No other teachers were prosecuted under the Butler Act.

Scopes remains the only teacher ever prosecuted under the Butler Act. The law remained in effect for decades following the Scopes Monkey Trial before being challenged by another Tennessee science teacher, Gary L. Scott, in the late 1960s. After Scott was fired from Jacksboro High School for teaching evolution, he sued to have his position reinstated, claiming the law violated his First Amendment rights.
Shortly after Scott filed the lawsuit with the backing of the ACLU, the state House and Senate passed legislation to repeal the Butler Act, and then-Governor Buford Ellington made it official on May 18, 1967. Scott was rehired at Jacksboro High School and awarded back pay.
Frequently Asked Questions About the Scopes Monkey Trial
What was the Scopes Monkey Trial’s location?
The trial took place at the Rhea County Courthouse in Dayton, Tennessee. Today part of the building is a museum telling the story of the Scopes trial and its impact on the town.
When was the Scopes Monkey Trial?
The trial began on July 10, 1925 and lasted 12 days. The jury delivered the verdict on July 21, 1925.
Who were the key players in the Scopes trial?
John T. Scopes was indicted for violating the Butler Act and was the defendant in the trial. His defense team was led by the famous attorney Clarence Darrow. The prosecution was led by former presidential candidate William Jennings Bryan.
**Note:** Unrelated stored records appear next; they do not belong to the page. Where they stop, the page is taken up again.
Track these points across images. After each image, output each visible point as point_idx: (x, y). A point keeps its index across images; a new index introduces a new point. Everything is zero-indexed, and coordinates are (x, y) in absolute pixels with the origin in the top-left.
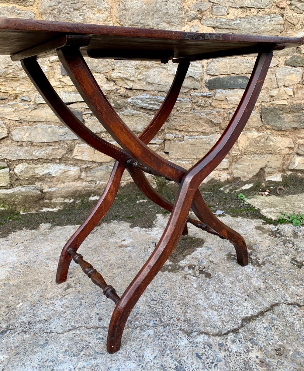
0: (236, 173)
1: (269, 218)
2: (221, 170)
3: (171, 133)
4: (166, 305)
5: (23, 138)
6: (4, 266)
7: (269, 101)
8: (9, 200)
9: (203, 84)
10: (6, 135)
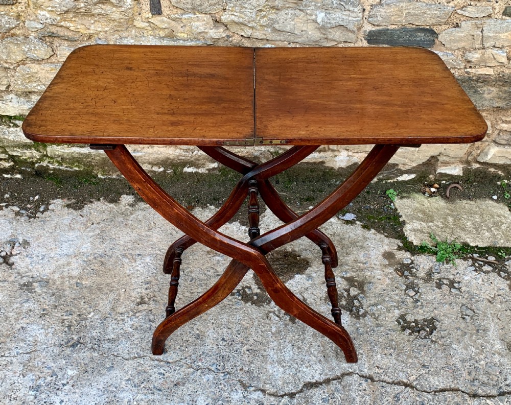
0: (393, 159)
6: (77, 258)
7: (463, 67)
8: (85, 160)
9: (361, 35)
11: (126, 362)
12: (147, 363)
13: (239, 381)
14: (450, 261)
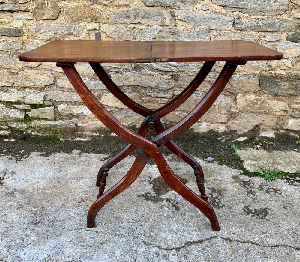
0: (233, 127)
1: (247, 170)
2: (220, 123)
3: (179, 90)
4: (140, 224)
5: (65, 85)
6: (44, 179)
7: (267, 70)
8: (53, 129)
10: (53, 83)
11: (70, 231)
12: (83, 232)
13: (143, 241)
14: (273, 179)
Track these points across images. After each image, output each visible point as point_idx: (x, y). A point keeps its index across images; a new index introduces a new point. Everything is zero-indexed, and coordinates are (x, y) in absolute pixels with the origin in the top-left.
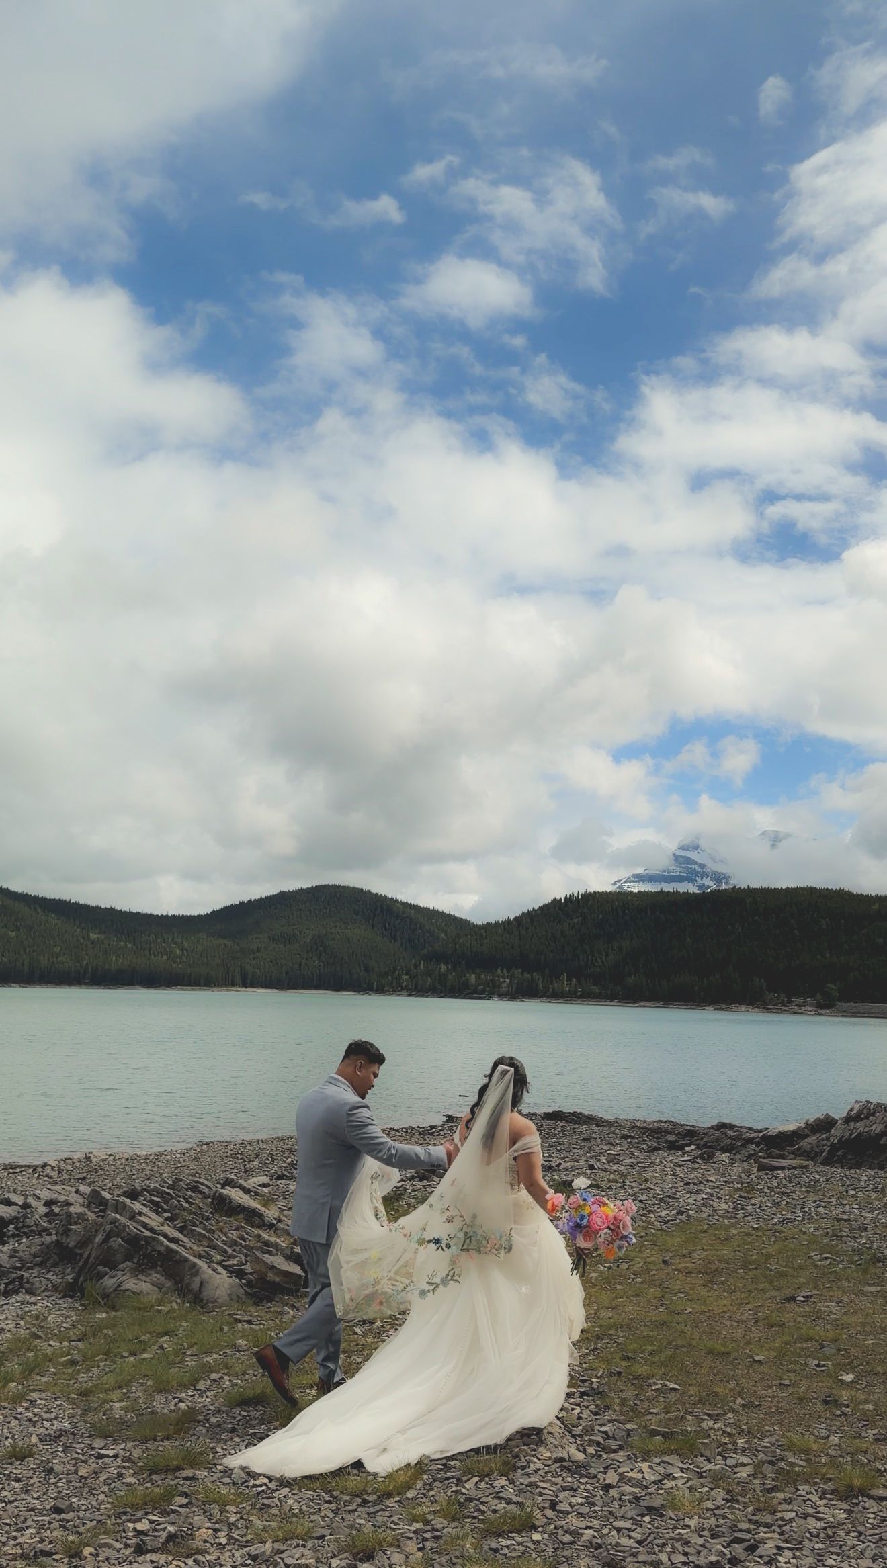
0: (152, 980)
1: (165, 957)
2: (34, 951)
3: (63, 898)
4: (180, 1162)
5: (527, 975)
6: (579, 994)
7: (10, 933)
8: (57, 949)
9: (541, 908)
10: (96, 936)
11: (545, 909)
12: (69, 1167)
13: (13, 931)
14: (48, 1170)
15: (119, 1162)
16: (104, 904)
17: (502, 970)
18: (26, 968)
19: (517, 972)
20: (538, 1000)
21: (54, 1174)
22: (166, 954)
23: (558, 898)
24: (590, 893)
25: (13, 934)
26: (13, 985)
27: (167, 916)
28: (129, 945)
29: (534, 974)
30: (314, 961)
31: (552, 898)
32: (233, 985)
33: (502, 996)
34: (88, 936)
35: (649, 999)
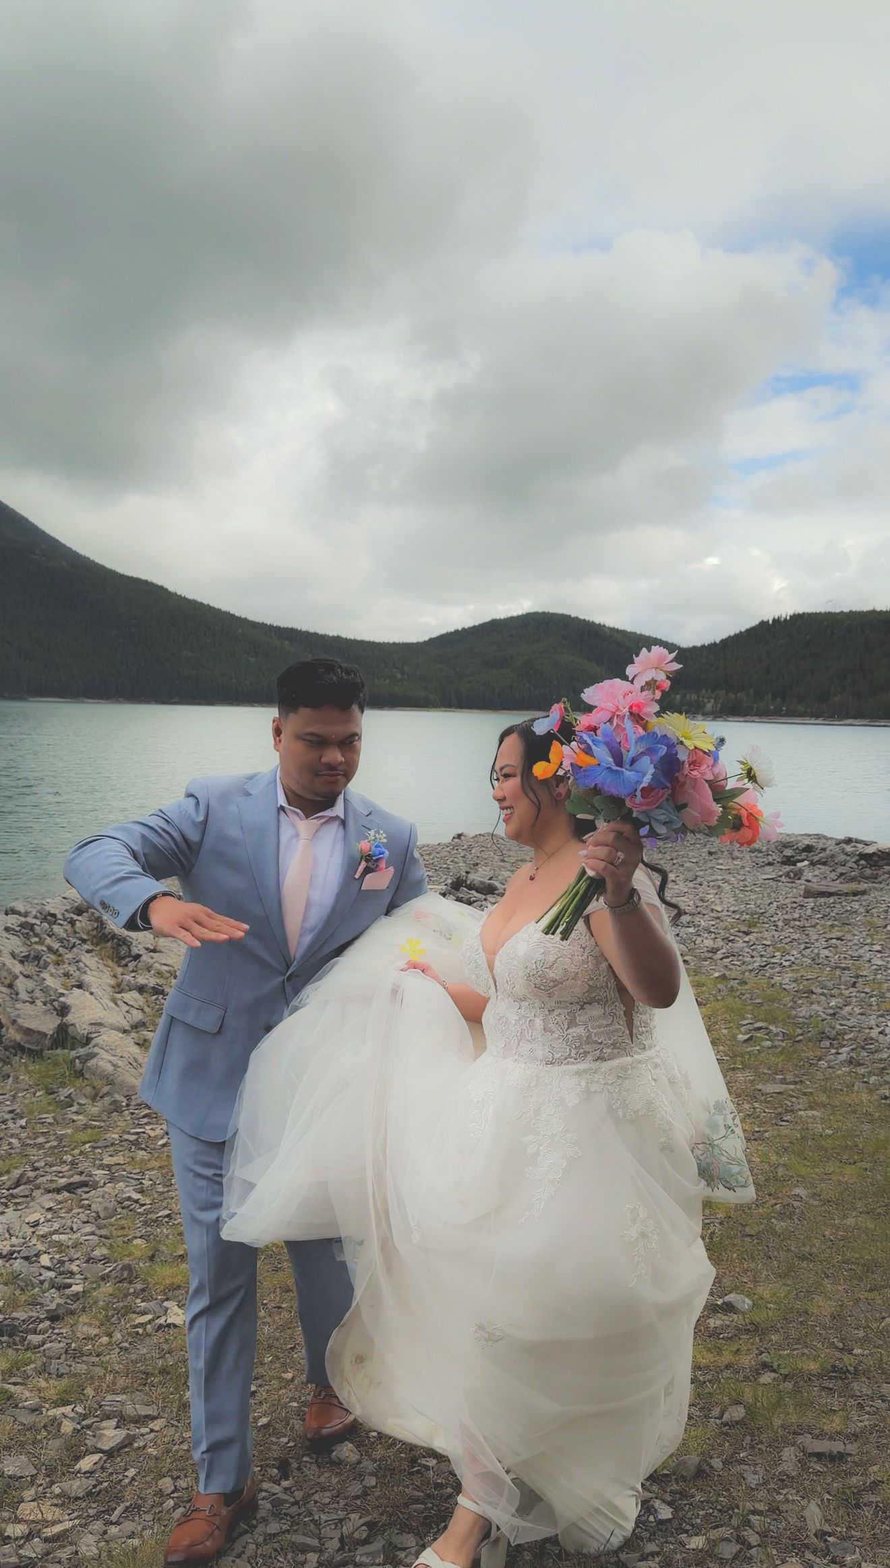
3: (295, 626)
5: (732, 696)
6: (784, 712)
7: (250, 659)
9: (747, 631)
11: (751, 632)
13: (252, 657)
17: (707, 690)
19: (722, 693)
20: (742, 719)
23: (766, 620)
24: (799, 615)
29: (739, 694)
31: (760, 620)
33: (706, 715)
35: (855, 717)
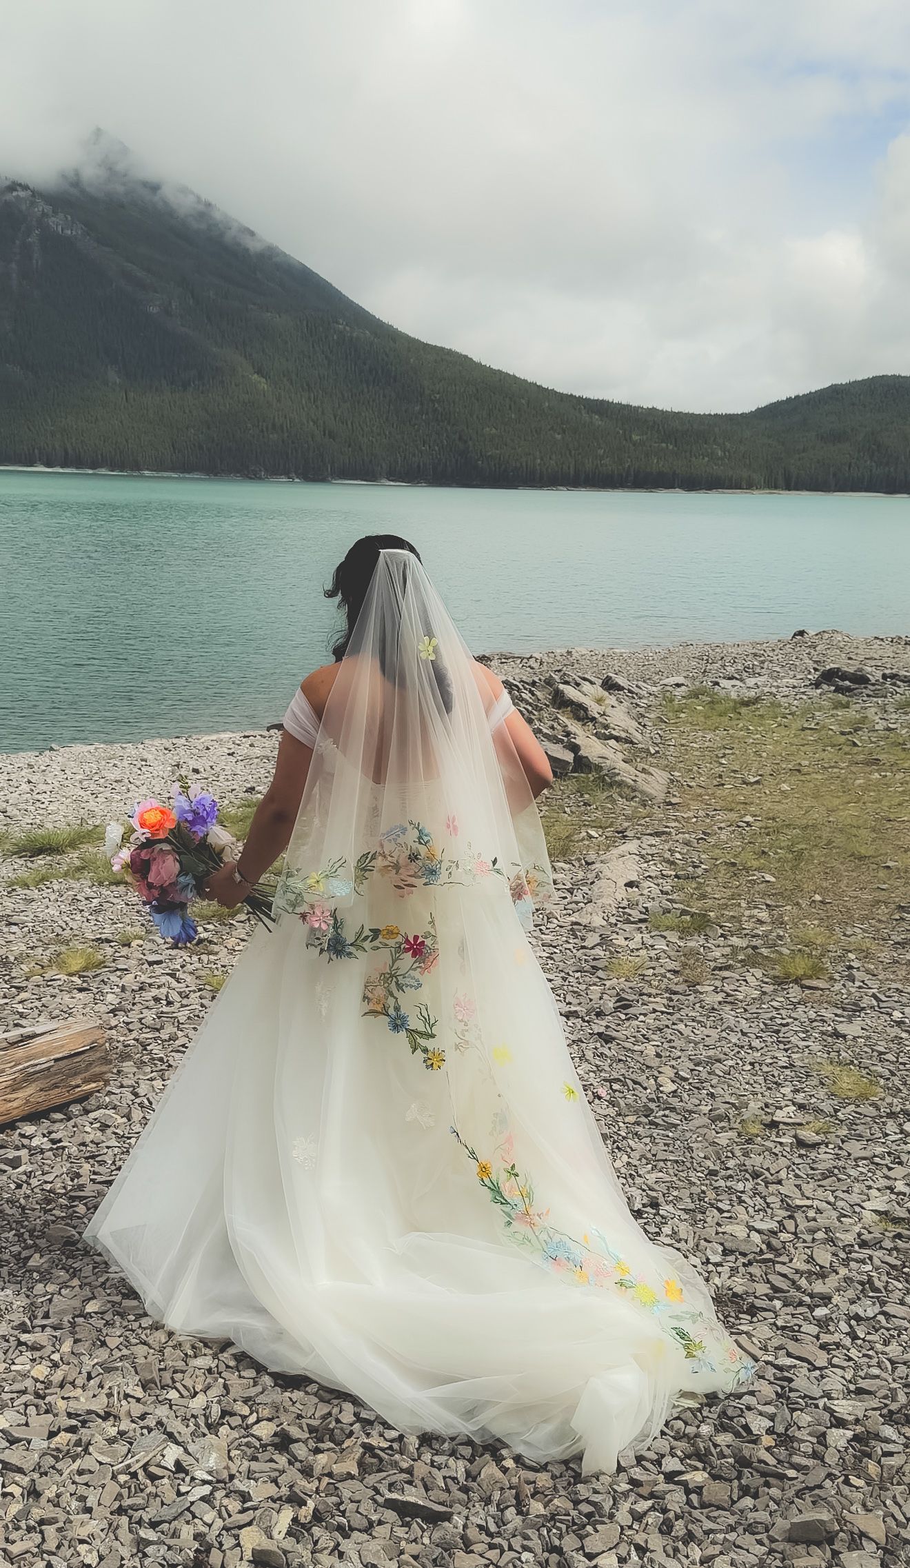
0: (692, 484)
1: (706, 459)
2: (579, 454)
4: (648, 660)
7: (556, 436)
8: (601, 452)
10: (638, 437)
12: (551, 660)
13: (558, 434)
14: (532, 662)
15: (595, 658)
16: (647, 404)
18: (572, 472)
21: (536, 665)
22: (708, 456)
25: (559, 437)
26: (561, 488)
27: (710, 415)
28: (671, 447)
30: (866, 461)
32: (776, 488)
34: (631, 437)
Who won the Scopes Monkey Trial?
The jury decided for the prosecution and found Scopes guilty of violating the Butler Act. He was fined the minumum penalty of $100. His conviction was later thrown out on a technicality.
Were any actual monkeys involved in the Scopes Monkey Trial?
Nope! Baltimore Sun journalist H.L. Mencken, who coined the trial’s nickname, was referring to its debate over Charles Darwin’s theory of evolution, which suggests that humankind evolved from earlier primates.